In the water and sanitation sector, the government will maintain its investments in sewage collection networks, lifting stations, wastewater treatment and recycling plants, mining and quarrying in coal, oil and natural gas, ore and minerals, and service activities related to the mining sector.
In the electricity sector it has maintained investment in power plants, transmission and distribution networks, gas supply and air conditioning. It also maintains investment in real estate, telecommunications sectors, Internet and mobile phone services, and postal services.
The third phase, where the government will maintain its investment with plans to increase it in the future, included the establishment of docks and infrastructure for each of the maritime transport, railways, and metro; management, operation and maintenance of railways, air transport; the education sector starting from the primary education stage until the general, industrial, agricultural and commercial secondary education stages; activities related to the agricultural, industrial and health sectors and wholesale trade, while maintaining the role of the General Authority for Supply Commodities in managing strategic goods and securing stock in the country because of its paramount importance.
The government will raise its investments in a number of areas, such as plants for the production and lifting of drinking water, activities related to the Suez Canal and its economic zone, activities in the brokerage and insurance sector, such as financial intermediation and pension insurance.

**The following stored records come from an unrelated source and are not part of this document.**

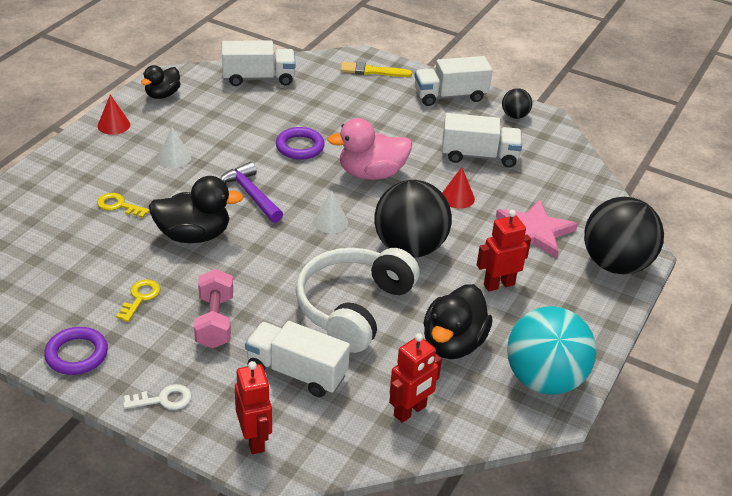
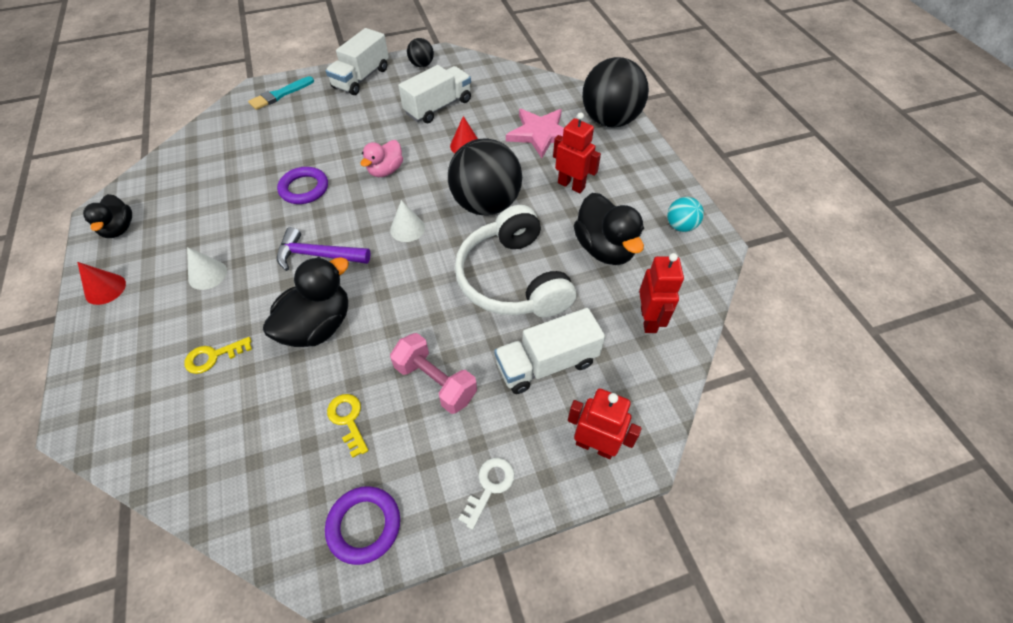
camera: 45 degrees left, 15 degrees up
white truck [222,40,296,86] -> none
pink duck [327,118,412,180] -> pink duck [361,140,403,177], size x0.62
yellow brush [341,62,412,77] -> turquoise brush [248,76,314,110]
red robot [477,210,531,291] -> red robot turned 105 degrees clockwise [553,112,601,193]
turquoise ball [507,306,597,395] -> turquoise ball [667,197,704,232], size x0.46

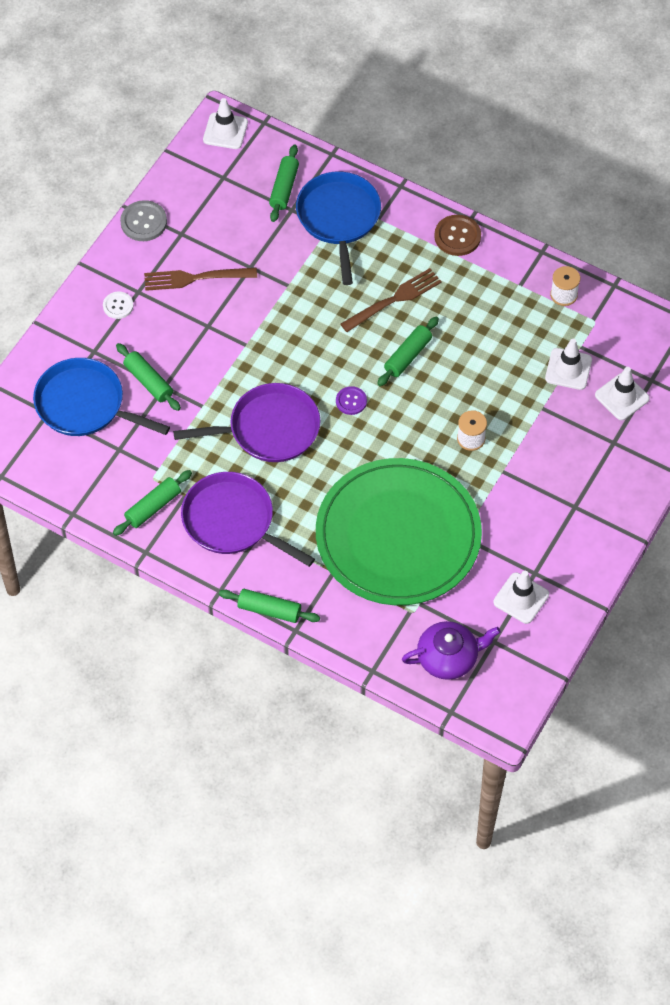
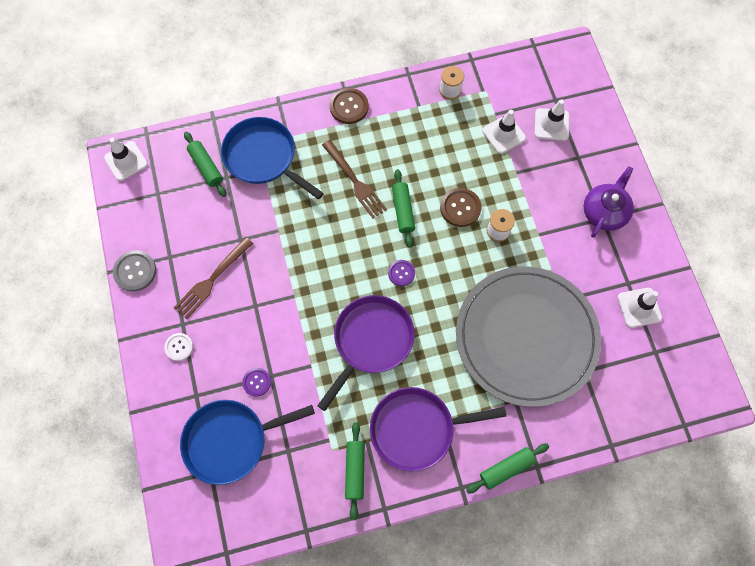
camera: 45 degrees left, 10 degrees up
green rolling pin [116,343,181,411] -> purple button [242,368,271,397]
green plate [316,458,482,605] -> grey plate [456,266,601,407]
brown fork [340,268,442,332] -> brown fork turned 135 degrees clockwise [322,140,387,218]
purple teapot [402,621,501,680] -> purple teapot moved to [584,166,634,238]
none -> brown button [440,188,482,227]

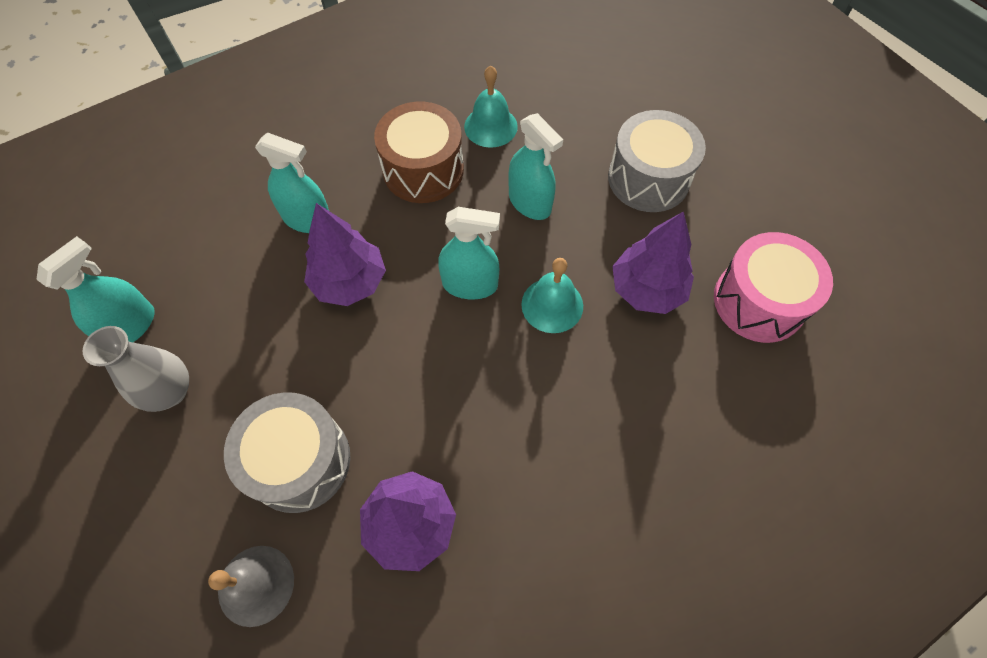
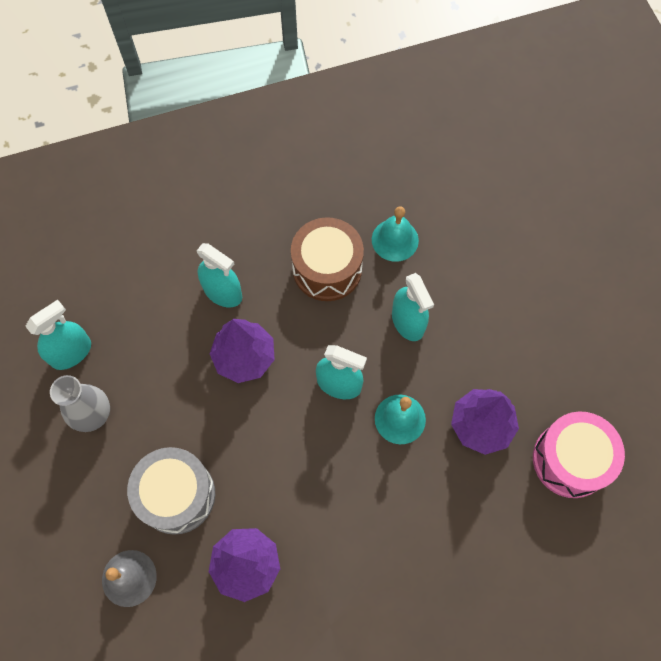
camera: 15 degrees right, 5 degrees up
grey drum [608,110,706,212] -> none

The government also plans to raise investments in the information and communications sector in areas such as telecommunications services, publishing activities, radio and television broadcasting, and information services.
For the manufacturing industries, the government plans to exit from most industrial sectors, announcing it would leave about 63 industrial areas in ten industrial sectors – namely engineering, food, leather, chemicals, pharmaceuticals, cosmetics, medical supplies, printing, packaging, metal, textile, wood and furniture.

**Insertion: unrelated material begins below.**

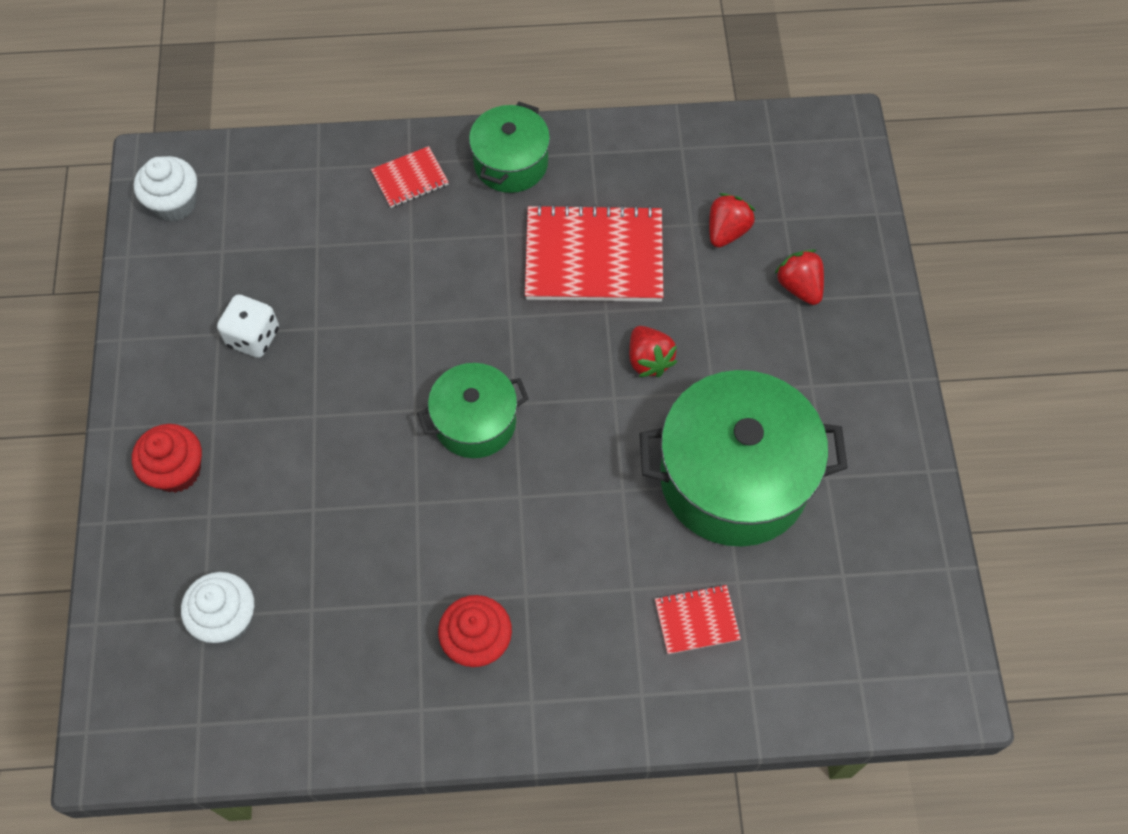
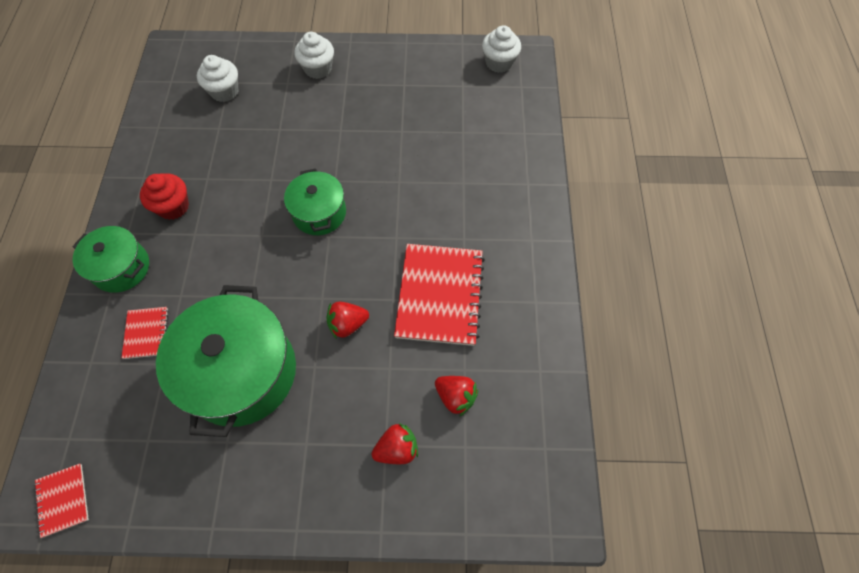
camera: 95 degrees right, 0 degrees up
red cupcake [132,424,202,493] -> white cupcake [294,32,334,79]
white dice [217,294,279,358] -> none
red notebook [371,146,449,208] -> red notebook moved to [34,464,89,538]
green pot [469,102,550,193] -> green pot moved to [72,226,149,293]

The most prominent activities that the government plans to fully exit according to the draft are:
– Automotive industries, transportation equipment, electrical appliances, computers and electronic products, medical devices, paper industries, printing and packaging materials, advertising and printed advertisements, perfumes and cosmetics industries, furniture industries, leather products and leather tanning, ready-made garments production requirements, furnishings, processing and industrial fibers, glass, fertilizers and rubber industries, industrial detergents and disinfectants, foundries and goldsmiths, ready-made meal chains, salt, ice and oil industries, juices, beverages and dairy products industries, frozen and fresh vegetables and fruits, slaughterhouses sector, and book printing and binding.
The most prominent activities that the government plans to maintain but might reduce later include cement, iron, aluminum, copper, batteries, bricks, new energy industries, meat, poultry and fish industries, fodder, sugar, sweets, towels, cigarettes and smoke, coal, acids, chemical compounds, industrial and medical gases, cotton and wool ginning and weaving, medical supplies, petroleum refining and new energy industries.
The government plans to maintain and later increase its investment in the following sectors: pharmaceutical industries, newspaper printing, digital printing, the semiconductor industry, and the manufacture of ships and boats.